- **Required work**
Give the data again word for word; drop the pictures.

[Source records]
++++++++++

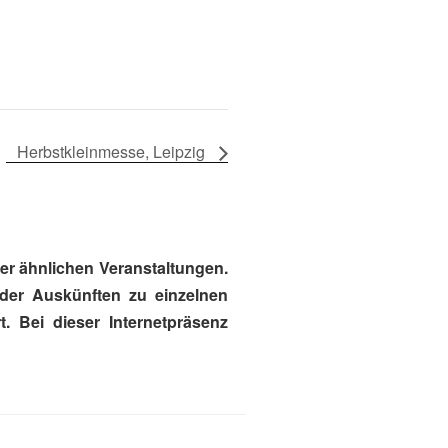
Herbstkleinmesse, Leipzig
r ähnlichen Veranstaltungen.
oder Auskünften zu einzelnen
. Bei dieser Internetpräsenz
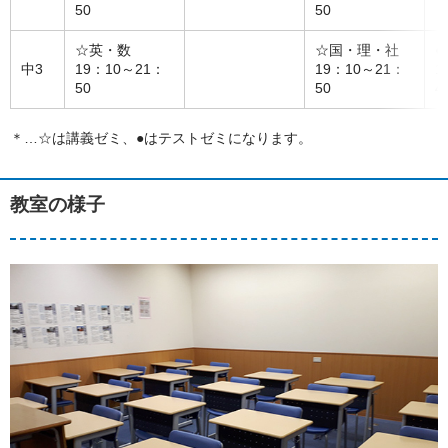
50
50
☆英・数
☆国・理・社
●
中3
19：10～21：
19：10～21：
1
50
50
4
＊…☆は講義ゼミ、●はテストゼミになります。
教室の様子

++++++++++

- **Answer section**
Herbstkleinmesse, Leipzig
r ähnlichen Veranstaltungen.
oder Auskünften zu einzelnen
. Bei dieser Internetpräsenz
50
50
☆英・数
☆国・理・社
●
中3
19：10～21：
19：10～21：
1
50
50
4
＊…☆は講義ゼミ、●はテストゼミになります。
教室の様子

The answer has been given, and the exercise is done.